In this educational article, we consider how effect size, sample size, and the shape of the distributions impact the interpretation of mean group differences for the discovery of clinically useful biomarkers in biomedical research.

Biomarkers in neuropsychiatry

Broadly, a biomarker has been defined as “a characteristic that is objectively measured and evaluated as an indication of normal biological processes, pathogenic processes, or pharmacologic responses to a therapeutic intervention” [7]. Recent interest in biomarker discovery has been sparked by their successful clinical use in multiple areas of medicine [8], to aid in more objective and reliable diagnosis of a condition, or in predicting individual treatment response [9]. For example, in cancer research, the use of a stratification biomarker (HER2) significantly accelerated the development of an adjuvant immunotherapy for breast cancer, which reduced the risk of death by 33% in the subgroup of patients that were positive for the biomarker (cf. [10]).

In essence, a biomarker could be any characteristic or test outcome derived from genetic testing, biochemical assays, brain imaging scans, eye-tracking, or cognitive tests that make reliable predictions about an individual. It could be a continuous score that indicates clinical relevance from a certain cutoff point, a categorical score (e.g., the presence/absence of a particular genetic variant) that indicates the probability of a particular condition or subtype, or a composite derived from multiple indices.

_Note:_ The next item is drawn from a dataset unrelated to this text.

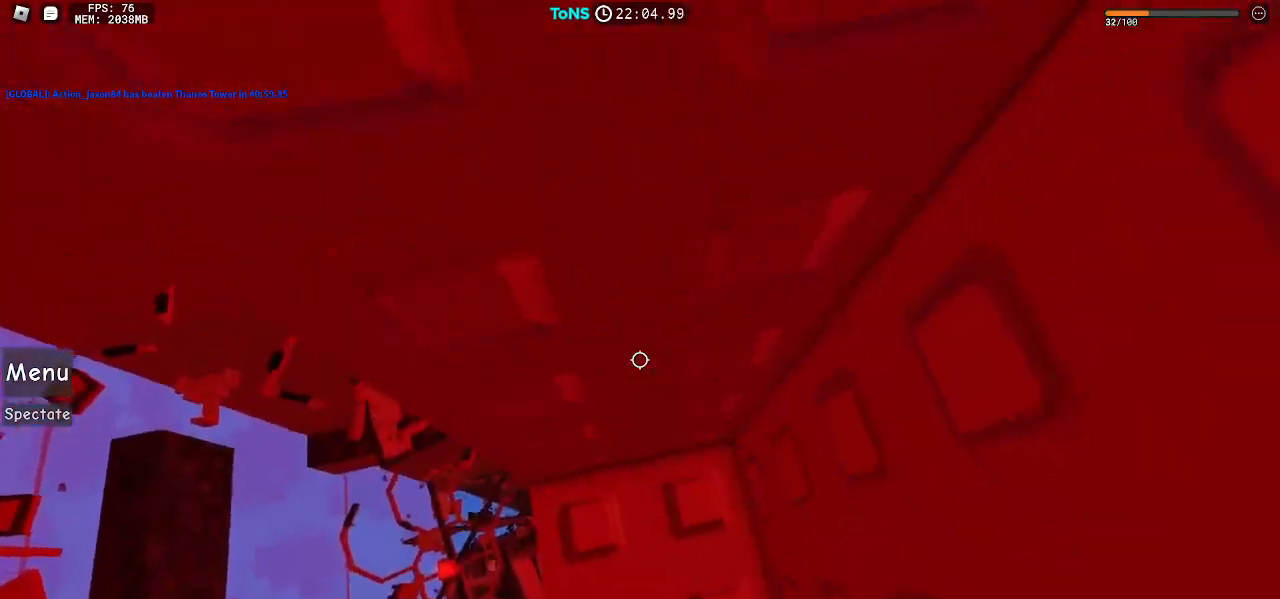
{"keys": [], "mouse": ["right"], "events": [[67, "a", "up"], [83, "w", "up"], [283, "a", "down"], [283, "w", "down"], [333, "a", "up"], [333, "w", "up"]]}
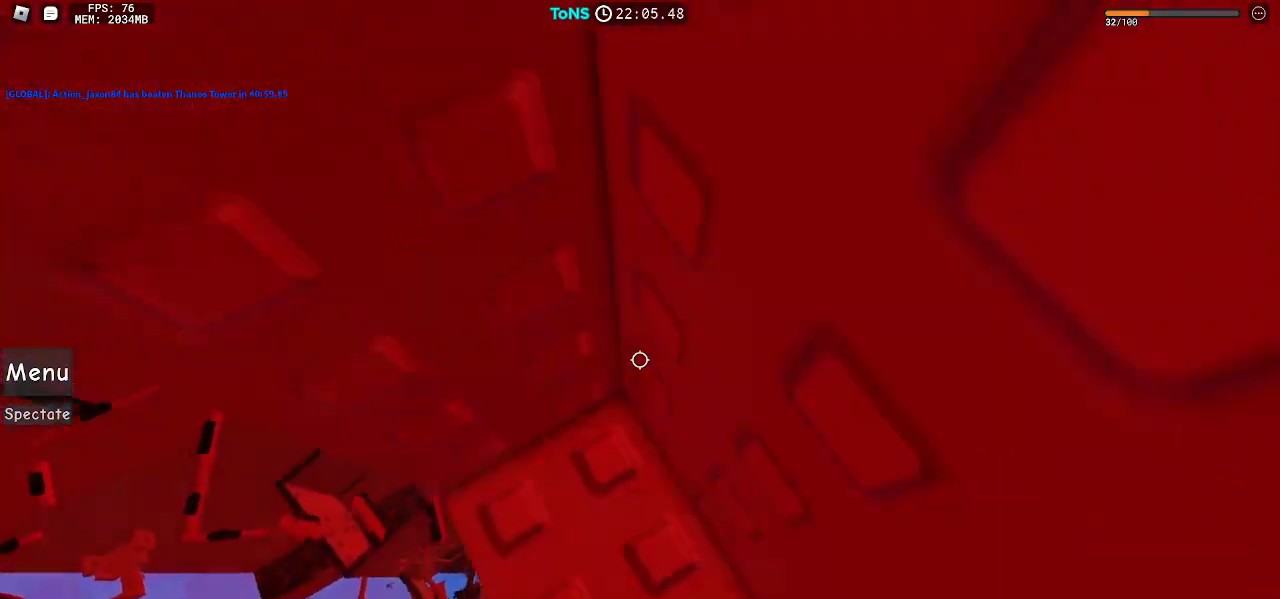
{"keys": ["a"], "mouse": ["right"], "events": [[483, "a", "down"]]}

Biomarkers in homogeneous versus heterogeneous conditions

A diagnostic biomarker refers to a measurable characteristic that reflects the presence of a clinical umbrella condition and allows for definitive diagnosis [7]. Assuming that a condition is relatively homogeneous, such a marker should apply to all or most individuals with the condition, i.e., have high sensitivity (correctly classifying individuals as having the condition), high specificity (correctly classifying individuals as not having that particular condition), as well as high positive and negative predictive values. Currently, there are no established benchmarks for the statistical characteristics that diagnostic biomarkers have to fulfil. However, cutoffs of quantitative measures that allow classification [of the condition] with 80% sensitivity (correctly classifying individuals that are biomarker positive as having the condition) and 80% specificity (correctly classifying individuals that are biomarker negative as not having the condition (Cohen’s d of 1.66) is often considered as acceptable for diagnostic utility [11,12].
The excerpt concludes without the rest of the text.